Text shown ->
----

Frequent minimum definition of Northwestern Europe. In addition, Finland, Switzerland, and Austria are also frequently considered Northwestern Europe.
Northwestern Europe, or Northwest Europe, is a loosely defined subregion of Europe, overlapping Northern and Western Europe. The region can be defined both geographically and ethnographically.
Geographically, Northwestern Europe usually consists of the United Kingdom, the Republic of Ireland, Belgium, the Netherlands, Luxembourg, Northern France, Northern Germany, Denmark, Norway, Sweden, and Iceland. Finland, Southern Germany, Switzerland, and Austria are also often considered part of Northwestern Europe.  Southern France is not regarded as northwestern, as it is usually geographically and culturally considered part of the Mediterranean region or Southern Europe.

----

Supplied data ->
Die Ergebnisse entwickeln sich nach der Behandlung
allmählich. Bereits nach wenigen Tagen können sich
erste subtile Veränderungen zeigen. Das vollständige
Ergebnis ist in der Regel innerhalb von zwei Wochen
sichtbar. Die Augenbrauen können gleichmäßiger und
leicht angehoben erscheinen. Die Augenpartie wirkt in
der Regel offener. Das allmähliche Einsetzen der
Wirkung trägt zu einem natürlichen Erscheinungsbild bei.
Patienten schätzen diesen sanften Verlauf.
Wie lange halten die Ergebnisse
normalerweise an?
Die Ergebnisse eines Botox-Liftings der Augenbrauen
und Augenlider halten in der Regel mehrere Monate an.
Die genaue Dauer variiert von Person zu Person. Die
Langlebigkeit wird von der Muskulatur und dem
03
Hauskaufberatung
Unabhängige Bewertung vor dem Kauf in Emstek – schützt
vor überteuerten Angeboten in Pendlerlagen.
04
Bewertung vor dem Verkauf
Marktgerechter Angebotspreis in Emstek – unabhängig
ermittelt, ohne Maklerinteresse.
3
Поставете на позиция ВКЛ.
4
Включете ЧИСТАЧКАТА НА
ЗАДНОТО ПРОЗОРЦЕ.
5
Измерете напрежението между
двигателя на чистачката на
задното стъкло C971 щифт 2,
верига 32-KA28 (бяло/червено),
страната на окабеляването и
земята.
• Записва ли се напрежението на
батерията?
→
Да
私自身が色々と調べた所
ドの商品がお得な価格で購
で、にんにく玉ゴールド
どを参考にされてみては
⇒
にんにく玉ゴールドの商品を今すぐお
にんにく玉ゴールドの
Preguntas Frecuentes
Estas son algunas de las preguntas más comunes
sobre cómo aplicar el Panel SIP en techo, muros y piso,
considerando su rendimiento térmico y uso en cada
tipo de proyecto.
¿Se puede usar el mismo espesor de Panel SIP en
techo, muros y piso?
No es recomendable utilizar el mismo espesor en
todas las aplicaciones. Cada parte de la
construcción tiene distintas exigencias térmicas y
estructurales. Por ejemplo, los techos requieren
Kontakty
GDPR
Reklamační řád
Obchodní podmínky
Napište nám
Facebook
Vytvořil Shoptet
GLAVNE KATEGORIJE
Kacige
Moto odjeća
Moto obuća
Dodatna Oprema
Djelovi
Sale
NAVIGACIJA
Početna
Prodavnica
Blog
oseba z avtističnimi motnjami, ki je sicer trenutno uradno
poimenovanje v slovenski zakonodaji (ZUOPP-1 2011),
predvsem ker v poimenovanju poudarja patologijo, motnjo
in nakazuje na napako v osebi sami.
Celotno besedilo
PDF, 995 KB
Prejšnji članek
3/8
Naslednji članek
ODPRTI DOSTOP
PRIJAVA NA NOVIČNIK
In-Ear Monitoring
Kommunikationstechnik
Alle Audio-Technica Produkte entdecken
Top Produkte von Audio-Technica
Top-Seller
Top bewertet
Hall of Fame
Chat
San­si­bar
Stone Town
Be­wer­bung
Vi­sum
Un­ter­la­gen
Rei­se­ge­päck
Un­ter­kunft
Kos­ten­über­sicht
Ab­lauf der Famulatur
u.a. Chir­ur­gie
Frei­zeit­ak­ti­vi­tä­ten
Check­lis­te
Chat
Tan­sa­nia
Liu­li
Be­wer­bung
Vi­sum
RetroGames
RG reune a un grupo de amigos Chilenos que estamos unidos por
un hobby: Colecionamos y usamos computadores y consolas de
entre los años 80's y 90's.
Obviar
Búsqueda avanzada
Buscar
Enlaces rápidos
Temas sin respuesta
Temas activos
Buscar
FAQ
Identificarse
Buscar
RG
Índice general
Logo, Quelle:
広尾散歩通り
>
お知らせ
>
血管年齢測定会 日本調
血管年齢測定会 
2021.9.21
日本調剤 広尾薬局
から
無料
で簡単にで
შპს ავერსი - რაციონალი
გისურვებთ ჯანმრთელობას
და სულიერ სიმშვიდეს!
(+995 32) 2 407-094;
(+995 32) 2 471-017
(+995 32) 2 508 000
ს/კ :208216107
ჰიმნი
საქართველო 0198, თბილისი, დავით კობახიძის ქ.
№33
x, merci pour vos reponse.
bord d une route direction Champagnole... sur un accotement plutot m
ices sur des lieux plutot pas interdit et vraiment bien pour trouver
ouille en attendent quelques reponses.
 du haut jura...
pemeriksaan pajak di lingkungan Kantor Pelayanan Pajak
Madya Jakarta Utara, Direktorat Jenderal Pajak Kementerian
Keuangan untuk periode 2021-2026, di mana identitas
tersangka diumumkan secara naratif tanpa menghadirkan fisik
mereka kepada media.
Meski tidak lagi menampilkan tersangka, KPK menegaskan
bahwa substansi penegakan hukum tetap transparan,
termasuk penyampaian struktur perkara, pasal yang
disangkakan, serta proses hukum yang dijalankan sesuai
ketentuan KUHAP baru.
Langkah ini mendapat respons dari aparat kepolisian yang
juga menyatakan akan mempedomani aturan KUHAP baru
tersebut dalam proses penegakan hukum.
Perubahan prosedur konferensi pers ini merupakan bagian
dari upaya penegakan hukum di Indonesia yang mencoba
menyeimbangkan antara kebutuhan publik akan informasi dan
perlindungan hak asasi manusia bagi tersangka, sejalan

----

Activity 1 -> Please translate this sentence from the Northwestern Europe text into Spanish: "The region can be defined both geographically and ethnographically."
Activity 2 -> Extend the Northwestern Europe text with one more paragraph that follows its last sentence.
The data above has no connection to the Northwestern Europe text.

Answer space 1 -> La región puede definirse tanto geográfica como etnográficamente.

Answer space 2 ->
Germanic languages are widely spoken in most of Northwestern Europe, although other languages are also present, including Romance languages in Northern France, Wallonia, Luxembourg, and some parts of Switzerland; Celtic languages along the western fringes of the British Isles and in Brittany; and Uralic languages in parts of the Nordic countries. The region also has a strong history of Protestantism that differentiates it from its Mediterranean / Southern European / Latin and Eastern European / Slavic neighbours. The definition of Northwestern Europe as correlating with Protestant Germanic Europe mostly leads to same definition as the geographical one above, but would tend to exclude northern France, Wallonia (Southern Belgium), Southern Netherlands, much of southern Germany, Austria, and Ireland. This is because France and Wallonia, despite their historical Protestant Huguenot populations (currently, however, only 2% of the French population), are traditionally and demographically considered Catholic Romance language countries, while much of Southern Germany, much of the southern Netherlands, Belgium, Luxembourg, Austria, Liechtenstein, and Ireland, though largely containing Germanic language speakers, are historically Roman Catholic. Consequently, although this region has a strong history of Protestantism and a majority Protestant population, there are considerable Catholic populations, partially because of the majority Catholic populations indigenous to Southern Germany and Northern France.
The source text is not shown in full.